**Exercise prompt**. Copy word for word the part of the circular economy post that runs from "This post is" up to and including "our monthly updates here.".

**Study text**.
%%
June 29, 2020

By Stephanie Cairns and Alice Irene Whittaker

This post is part of Smart Prosperity Institute’s Smart Stimulus Project and supports the work of the Task Force for a Resilient Recovery. Want to receive our latest analysis and insights? Sign up for our monthly updates here.

 

COVID-19 is challenging some elements of the circular economy agenda, and advancing others. Much profile has been given to the imperative to align COVID recovery investments with net zero emission targets. At a deeper level, however, the current global situation is revealing vulnerabilities in current economic systems that parallel some of the drivers for a circular economy. These revelations are making the need for this vital shift more abundantly clear than ever before.

As we recently articulated, the shocks of the current global pandemic and economic slowdown to the socio-economic system present a tipping point and acceleration towards a circular economy. The circular economy offers principles of resilience and renewal that have important applications for how Canada rebuilds its economy and Canadians restructure their way of life.

 

Resilience

At its heart, a circular economy is about resilience – about the design of an economy able to support good livelihoods for a forecast future 9.7 billion people within planetary boundaries.  Circular economy strategies to retain the value from resources and products, now treated as waste, aim to increase supply chain and resource security (among other goals). These strategies also promise to localize availability of these secondary materials at more regional or firm levels.

The current pandemic has brought supply chain vulnerabilities into fast relief. Overreliance on long and complex global supply chains, and the highly specialized manufacturing centres key to efficient production, have proved vulnerable to disruptions like shutdowns and border closures. At the same time, calls for the creation of exclusively local supply chains ignore that, taken to extreme, these would also be susceptible to other local disruptions, such as natural disasters or upheaval. Nature teaches us that diversity and redundancy are the key to resilience, and that is true also for supply chains. The key will be in finding a resilient and diversified balance between strengthened global and local supply chains, using materials to their greatest efficiency and highest purpose, and accelerating the use of secondary materials already abundant in local economies.
%%
**Extracted data**.
%%
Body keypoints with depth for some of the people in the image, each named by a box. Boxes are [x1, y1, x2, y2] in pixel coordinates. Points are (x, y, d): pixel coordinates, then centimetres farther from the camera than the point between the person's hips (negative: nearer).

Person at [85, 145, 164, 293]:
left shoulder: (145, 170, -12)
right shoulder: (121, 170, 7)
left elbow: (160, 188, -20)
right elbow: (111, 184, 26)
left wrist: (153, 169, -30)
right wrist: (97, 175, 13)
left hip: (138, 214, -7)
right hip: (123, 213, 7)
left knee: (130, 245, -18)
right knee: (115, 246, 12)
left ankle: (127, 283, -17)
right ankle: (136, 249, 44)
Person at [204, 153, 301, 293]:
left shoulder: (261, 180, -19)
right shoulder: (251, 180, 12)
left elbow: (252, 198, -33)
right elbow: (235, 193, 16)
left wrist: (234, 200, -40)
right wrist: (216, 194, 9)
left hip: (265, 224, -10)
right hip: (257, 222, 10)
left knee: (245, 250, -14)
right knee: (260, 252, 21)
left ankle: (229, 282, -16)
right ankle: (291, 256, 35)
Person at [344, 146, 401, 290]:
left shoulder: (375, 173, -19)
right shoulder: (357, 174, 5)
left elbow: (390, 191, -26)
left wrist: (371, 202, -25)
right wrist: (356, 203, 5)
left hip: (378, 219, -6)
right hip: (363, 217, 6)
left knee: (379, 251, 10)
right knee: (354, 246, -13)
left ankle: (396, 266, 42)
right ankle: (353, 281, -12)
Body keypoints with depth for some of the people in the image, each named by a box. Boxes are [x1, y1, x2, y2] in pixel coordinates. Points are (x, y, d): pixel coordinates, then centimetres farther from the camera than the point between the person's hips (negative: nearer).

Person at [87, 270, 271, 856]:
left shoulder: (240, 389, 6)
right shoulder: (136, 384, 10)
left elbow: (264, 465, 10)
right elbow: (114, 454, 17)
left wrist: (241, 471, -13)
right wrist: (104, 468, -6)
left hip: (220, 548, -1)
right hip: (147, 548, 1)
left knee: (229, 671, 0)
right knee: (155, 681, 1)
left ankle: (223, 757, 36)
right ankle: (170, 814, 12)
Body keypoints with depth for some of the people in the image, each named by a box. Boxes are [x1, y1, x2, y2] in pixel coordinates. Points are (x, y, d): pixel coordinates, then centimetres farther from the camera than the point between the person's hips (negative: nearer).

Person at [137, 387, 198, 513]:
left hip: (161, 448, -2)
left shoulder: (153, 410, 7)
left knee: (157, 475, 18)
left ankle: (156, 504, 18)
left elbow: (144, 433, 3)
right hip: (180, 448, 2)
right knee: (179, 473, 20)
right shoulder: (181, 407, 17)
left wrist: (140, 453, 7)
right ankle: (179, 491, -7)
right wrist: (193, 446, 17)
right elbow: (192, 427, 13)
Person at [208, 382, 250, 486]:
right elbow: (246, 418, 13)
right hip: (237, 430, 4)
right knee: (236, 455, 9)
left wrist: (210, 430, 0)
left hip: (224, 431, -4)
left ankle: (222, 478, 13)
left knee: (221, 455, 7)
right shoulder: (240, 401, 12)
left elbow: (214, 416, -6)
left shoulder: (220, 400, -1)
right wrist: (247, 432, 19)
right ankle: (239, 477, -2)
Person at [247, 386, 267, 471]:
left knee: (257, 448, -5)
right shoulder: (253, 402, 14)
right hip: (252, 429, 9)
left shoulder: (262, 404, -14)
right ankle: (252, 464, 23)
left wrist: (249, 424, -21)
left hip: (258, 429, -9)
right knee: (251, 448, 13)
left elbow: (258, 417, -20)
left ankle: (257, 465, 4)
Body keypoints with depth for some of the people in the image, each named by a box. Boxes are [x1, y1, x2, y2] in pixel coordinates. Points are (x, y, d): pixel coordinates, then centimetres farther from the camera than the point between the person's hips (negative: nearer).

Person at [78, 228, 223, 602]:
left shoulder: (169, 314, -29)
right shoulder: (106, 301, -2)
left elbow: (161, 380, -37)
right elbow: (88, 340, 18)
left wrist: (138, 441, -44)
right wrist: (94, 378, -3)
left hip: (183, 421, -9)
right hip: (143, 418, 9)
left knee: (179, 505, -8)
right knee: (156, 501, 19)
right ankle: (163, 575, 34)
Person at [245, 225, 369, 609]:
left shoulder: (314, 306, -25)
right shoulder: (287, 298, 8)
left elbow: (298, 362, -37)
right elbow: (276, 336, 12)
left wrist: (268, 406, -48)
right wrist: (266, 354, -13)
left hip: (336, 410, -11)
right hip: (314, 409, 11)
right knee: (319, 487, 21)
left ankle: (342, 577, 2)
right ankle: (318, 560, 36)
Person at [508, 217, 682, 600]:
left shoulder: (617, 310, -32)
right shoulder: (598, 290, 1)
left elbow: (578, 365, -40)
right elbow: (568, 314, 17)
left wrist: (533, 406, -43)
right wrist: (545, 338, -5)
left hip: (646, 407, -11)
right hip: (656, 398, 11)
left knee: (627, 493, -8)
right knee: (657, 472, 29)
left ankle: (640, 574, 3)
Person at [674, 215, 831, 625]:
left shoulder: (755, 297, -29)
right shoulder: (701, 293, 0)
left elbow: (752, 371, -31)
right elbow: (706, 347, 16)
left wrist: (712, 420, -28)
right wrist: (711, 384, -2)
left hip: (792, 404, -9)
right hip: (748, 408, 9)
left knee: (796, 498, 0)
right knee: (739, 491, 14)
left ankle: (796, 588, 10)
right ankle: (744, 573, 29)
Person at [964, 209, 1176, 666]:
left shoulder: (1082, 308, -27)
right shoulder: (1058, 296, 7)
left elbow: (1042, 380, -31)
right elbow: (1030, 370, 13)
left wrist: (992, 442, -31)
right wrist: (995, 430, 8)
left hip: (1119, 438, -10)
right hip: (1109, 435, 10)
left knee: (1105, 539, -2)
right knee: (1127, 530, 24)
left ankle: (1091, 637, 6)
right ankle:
%%
**Task response**.
This post is part of Smart Prosperity Institute’s Smart Stimulus Project and supports the work of the Task Force for a Resilient Recovery. Want to receive our latest analysis and insights? Sign up for our monthly updates here.